Our eyes were given to us to look at other things, to be used as a means with which to rise higher and higher in Torah and Yirat Shamayim, to look at books of Torah and Mussar. We must use our eyes to help us contemplate the greatness of Hashem as well as the greatness of man, not the greatness of feet and footballs! This does not even take into account the waste of time. People speak of "killing time", the truth is that it is not the time they are killing but themselves. Life is comprised of many points in time, and each point in time that I "kill", it is as if I have killed a part of me. To "kill time" is to commit (partial) suicide.
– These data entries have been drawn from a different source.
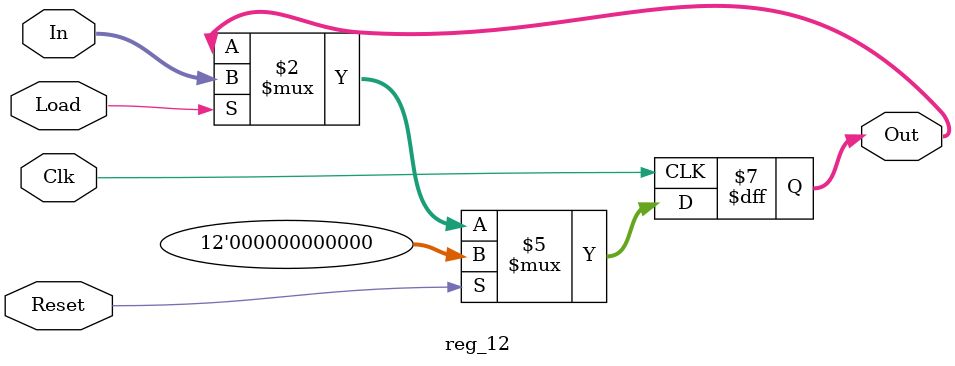
<source format=sv>
module reg_16 ( input  logic Clk, Reset, Load,
                input  logic [15:0]  In,
                output logic [15:0]  Out);
    always_ff @ (posedge Clk)
    begin
        if (Reset)
            Out <= 16'h0;
        else if (Load)
            Out <= In;
    end
endmodule

module reg_1 (  input  logic Clk, Reset, Load,
                input  logic In,
                output logic Out);
    always_ff @ (posedge Clk)
    begin
        if (Reset)
            Out <= 1'b0;
        else if (Load)
            Out <= In;
    end
endmodule

module reg_12 (  input  logic Clk, Reset, Load,
                input  logic [11:0] In,
                output logic [11:0] Out);
    always_ff @ (posedge Clk)
    begin
        if (Reset)
            Out <= 11'b0;
        else if (Load)
            Out <= In;
    end
endmodule
</source>
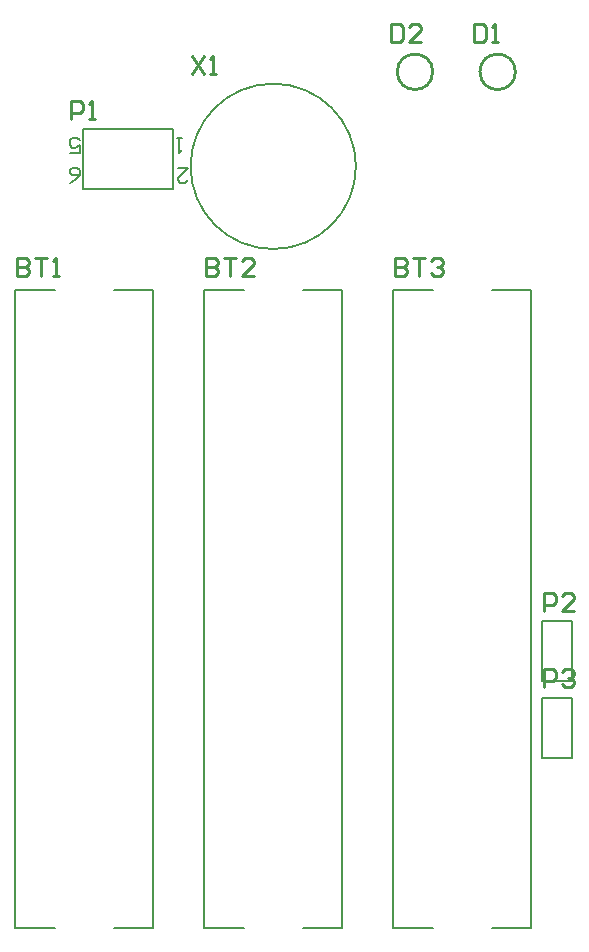
<source format=gto>
G04 Layer_Color=65535*
%FSLAX43Y43*%
%MOMM*%
G71*
G01*
G75*
%ADD17C,0.254*%
%ADD47C,0.200*%
%ADD48C,0.203*%
D17*
X46500Y74000D02*
G03*
X46500Y74000I-1500J0D01*
G01*
X39500D02*
G03*
X39500Y74000I-1500J0D01*
G01*
X48889Y28383D02*
Y29906D01*
X49650D01*
X49904Y29652D01*
Y29145D01*
X49650Y28891D01*
X48889D01*
X51428Y28383D02*
X50412D01*
X51428Y29398D01*
Y29652D01*
X51174Y29906D01*
X50666D01*
X50412Y29652D01*
X19142Y75375D02*
X20158Y73851D01*
Y75375D02*
X19142Y73851D01*
X20666D02*
X21173D01*
X20919D01*
Y75375D01*
X20666Y75121D01*
X36312Y58204D02*
Y56681D01*
X37074D01*
X37328Y56935D01*
Y57189D01*
X37074Y57443D01*
X36312D01*
X37074D01*
X37328Y57696D01*
Y57950D01*
X37074Y58204D01*
X36312D01*
X37836D02*
X38852D01*
X38344D01*
Y56681D01*
X39359Y57950D02*
X39613Y58204D01*
X40121D01*
X40375Y57950D01*
Y57696D01*
X40121Y57443D01*
X39867D01*
X40121D01*
X40375Y57189D01*
Y56935D01*
X40121Y56681D01*
X39613D01*
X39359Y56935D01*
X20310Y58204D02*
Y56681D01*
X21072D01*
X21326Y56935D01*
Y57189D01*
X21072Y57443D01*
X20310D01*
X21072D01*
X21326Y57696D01*
Y57950D01*
X21072Y58204D01*
X20310D01*
X21834D02*
X22850D01*
X22342D01*
Y56681D01*
X24373D02*
X23357D01*
X24373Y57696D01*
Y57950D01*
X24119Y58204D01*
X23611D01*
X23357Y57950D01*
X4308Y58204D02*
Y56681D01*
X5070D01*
X5324Y56935D01*
Y57189D01*
X5070Y57443D01*
X4308D01*
X5070D01*
X5324Y57696D01*
Y57950D01*
X5070Y58204D01*
X4308D01*
X5832D02*
X6848D01*
X6340D01*
Y56681D01*
X7355D02*
X7863D01*
X7609D01*
Y58204D01*
X7355Y57950D01*
X48889Y21888D02*
Y23412D01*
X49650D01*
X49904Y23158D01*
Y22650D01*
X49650Y22396D01*
X48889D01*
X50412Y23158D02*
X50666Y23412D01*
X51174D01*
X51428Y23158D01*
Y22904D01*
X51174Y22650D01*
X50920D01*
X51174D01*
X51428Y22396D01*
Y22142D01*
X51174Y21888D01*
X50666D01*
X50412Y22142D01*
X8847Y70034D02*
Y71558D01*
X9609D01*
X9863Y71304D01*
Y70796D01*
X9609Y70542D01*
X8847D01*
X10371Y70034D02*
X10879D01*
X10625D01*
Y71558D01*
X10371Y71304D01*
X35982Y78042D02*
Y76518D01*
X36744D01*
X36998Y76772D01*
Y77788D01*
X36744Y78042D01*
X35982D01*
X38521Y76518D02*
X37506D01*
X38521Y77534D01*
Y77788D01*
X38267Y78042D01*
X37760D01*
X37506Y77788D01*
X42993Y78042D02*
Y76518D01*
X43754D01*
X44008Y76772D01*
Y77788D01*
X43754Y78042D01*
X42993D01*
X44516Y76518D02*
X45024D01*
X44770D01*
Y78042D01*
X44516Y77788D01*
D47*
X33000Y66000D02*
G03*
X33000Y66000I-7000J0D01*
G01*
X36155Y1500D02*
Y55500D01*
X44500Y1500D02*
X47845D01*
X36155D02*
X39500D01*
X47845D02*
Y55500D01*
X44500D02*
X47845D01*
X36155D02*
X39500D01*
X31845Y1500D02*
Y55500D01*
X20155D02*
X23500D01*
X28500D02*
X31845D01*
X20155Y1500D02*
Y55500D01*
Y1500D02*
X23500D01*
X28500D02*
X31845D01*
X4155D02*
Y55500D01*
X12500Y1500D02*
X15845D01*
X4155D02*
X7500D01*
X15845D02*
Y55500D01*
X12500D02*
X15845D01*
X4155D02*
X7500D01*
X48730Y15940D02*
X51270D01*
X48730Y21020D02*
X48730Y15940D01*
X48730Y21020D02*
X51270D01*
X51270Y15940D01*
X48730Y27510D02*
X51270D01*
X51270Y22430D01*
X48730D02*
X51270D01*
X48730Y27510D02*
X48730Y22430D01*
X9890Y64099D02*
Y69179D01*
X17510Y69179D02*
X17510Y64099D01*
X9890D02*
X17510D01*
X9890Y69179D02*
X17510Y69179D01*
X9890Y69179D02*
X14758Y69179D01*
D48*
X8790Y64607D02*
X9213Y64819D01*
X9636Y65242D01*
Y65665D01*
X9424Y65877D01*
X9001D01*
X8790Y65665D01*
Y65454D01*
X9001Y65242D01*
X9636D01*
X8790Y67147D02*
X9636D01*
Y67782D01*
X9213Y67570D01*
X9001D01*
X8790Y67782D01*
Y68205D01*
X9001Y68417D01*
X9424D01*
X9636Y68205D01*
X17934Y65877D02*
X18780D01*
X17934Y65030D01*
Y64819D01*
X18145Y64607D01*
X18568D01*
X18780Y64819D01*
X18272Y68417D02*
X17849D01*
X18060D01*
Y67147D01*
X18272Y67359D01*
M02*

</source>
We must guard our time, we must utilize our eyes to learn Tanach, Mishna, and Gemara. After you have finished Shas with all the Rishonim and Achronim you can then contemplate what to use your eyes for. Until then, there are plenty ways to utilize your sight, it would be a shame not to take advantage of them. If we take care only to look at where we should, then Hashem for His part will fulfill for us "He perceived no iniquity in Yaakov, and saw no perversity in Israel, Hashem his G-d is with him, and the friendship of the King is in him", may this occur speedily in our day. Amen.